The fraught relationship between France and Islam — in the country with the largest Muslim population in Western Europe and a recent history of terrorist attacks — has been one of the themes of the election campaign. Mr. Macron has called Ms. Le Pen’s program racist for wanting to make head scarves illegal on the grounds that they constitute a threatening “Islamist uniform” — on the face of it, an extraordinary claim, given that an overwhelming majority of Muslims in France just want to live peacefully.

Sergey Ponomarev for The New York Times

“If women are wearing them just for their religion, OK,” Mr. Gérard said, “but I think in general it’s a provocation.”

Maryvonne Duché, another firm supporter of Ms. Le Pen, was seated at a table close by. She started work at 14 as a sales clerk, before spending 34 years on the production line at a nearby Philips electronics factory, which closed 12 years ago.

“Apart from two pregnancies, I worked nonstop from age 14 to 60, and now I have a pension of 1,160 euros a month,” she said — or about $1,250. “It’s pathetic, with almost half going in rent, but Macron doesn’t care.”

And Ms. Le Pen? “I don’t love her, but I will vote for her to get rid of Macron.”

The view of Mr. Macron in this town was of near-universal disdain: a man with no respect for French people, removed from reality, so cerebral he has no idea of “real life,” insensitive to the everyday problems of many people, from a class that has “never changed a kid’s diaper,” in Mr.

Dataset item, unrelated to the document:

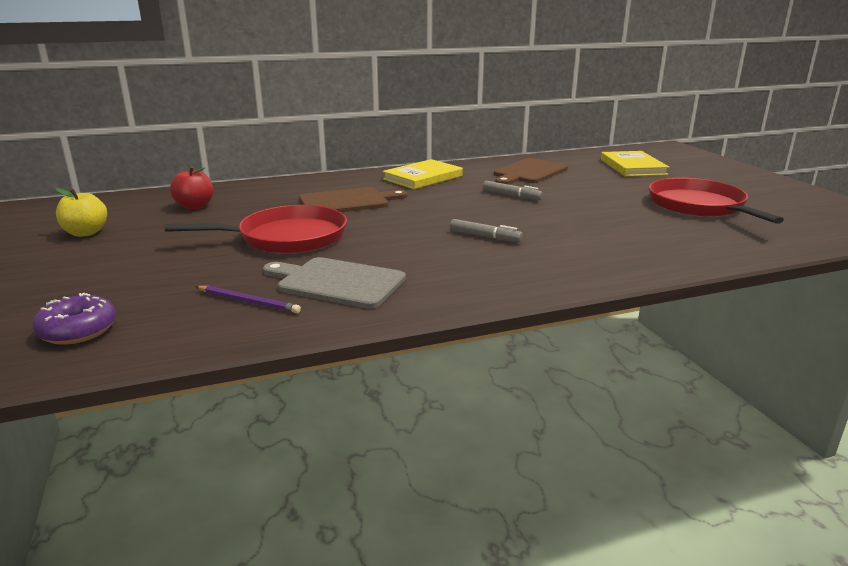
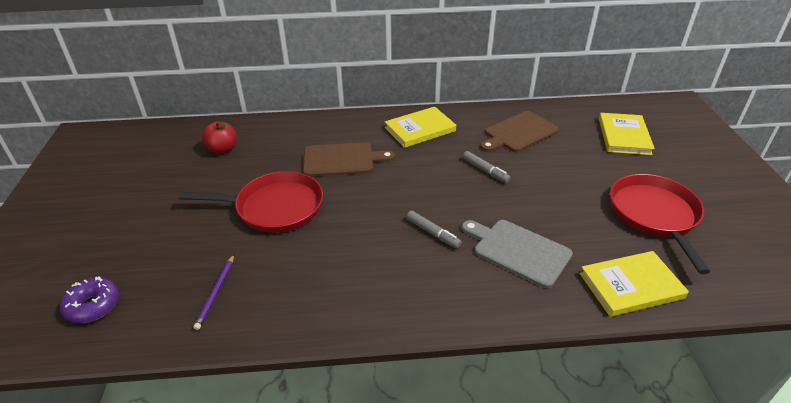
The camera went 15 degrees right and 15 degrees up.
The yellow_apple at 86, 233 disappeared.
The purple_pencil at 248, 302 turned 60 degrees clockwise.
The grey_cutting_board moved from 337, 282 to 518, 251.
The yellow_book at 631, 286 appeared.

Gérard’s words.

Ms. Le Pen, by contrast, is seen as someone who will protect people from the disruptive onslaught of the modern world.

France, like other Western societies including the United States, has fractured, with a liberal, global and metropolitan elite parting company from what the French call “the periphery” — blighted urban and remote rural areas that feel left behind and often invisible.

The old class war of left and right has ushered in an identity war pitting globalists against nationalists. Ms. Le Pen, representing the alienated and the struggling, has given voice to a France angered by what it sees as the insouciant impunity of Mr. Macron and his cronies busy dissolving French identity in some mishmash of multilateralism. Hence the anti-immigrant, and especially anti-Islam fervor, that remains the heart of Ms. Le Pen’s message and program, whatever her milquetoast makeover in this campaign.

Sergey Ponomarev for The New York Times

These issues will persist long after the election, testing France’s ability to resist growing forces of division, street protest and political unraveling.

“I am a single mom with an unemployed son,” said Sabine Robert, 50, who works in a public hospital. “I get to retire at 57, and I think Ms. Le Pen will protect that pension. I also think undocumented foreigners should be sent away. They get work my son could have.”

Sick of Mr. Macron’s “oily voice trying to please everyone,” she has no doubt her vote will go to Ms. Le Pen.

As for the head scarves, she is not bothered, but worries they are imposed on Muslim women by Muslim men. “In France,” she said, “a woman gets to do what she wants. She is free to dress as she likes, think what she likes, and do what she wants.”

As it happens, the Maryland cafe was bought five years ago by a young couple who are Chinese immigrants. The nearby boulangerie is run by Fadel Borkis, a Tunisian immigrant, who came to France when he was 18 looking for work. “People like our bread,” he said. “I am a Muslim, I work, I respect people, no problem.”

Sergey Ponomarev for The New York Times

This, too, is France, transformed but somehow itself, a country of fierce realism that has adapted more to the seamless modern world than it seems to care to admit to itself, a nation in denial about its own successes.

During the presidential debate on Wednesday between Mr. Macron and Ms. Le Pen, she said he had no idea about “the real world.”

Mr. Macron responded with a weary smile: “We all live in the real world.”

Whether the French believe their restless, quick-witted, adaptable president does so enough is one of the big issues on the ballot Sunday. Another is whether France will lurch to the nationalist right, with its sympathies for President Vladimir V. Putin of Russia, in a time of war in Europe.

During a day of reporting in St. Rémy-sur-Avre, the word “Ukraine” was uttered only once.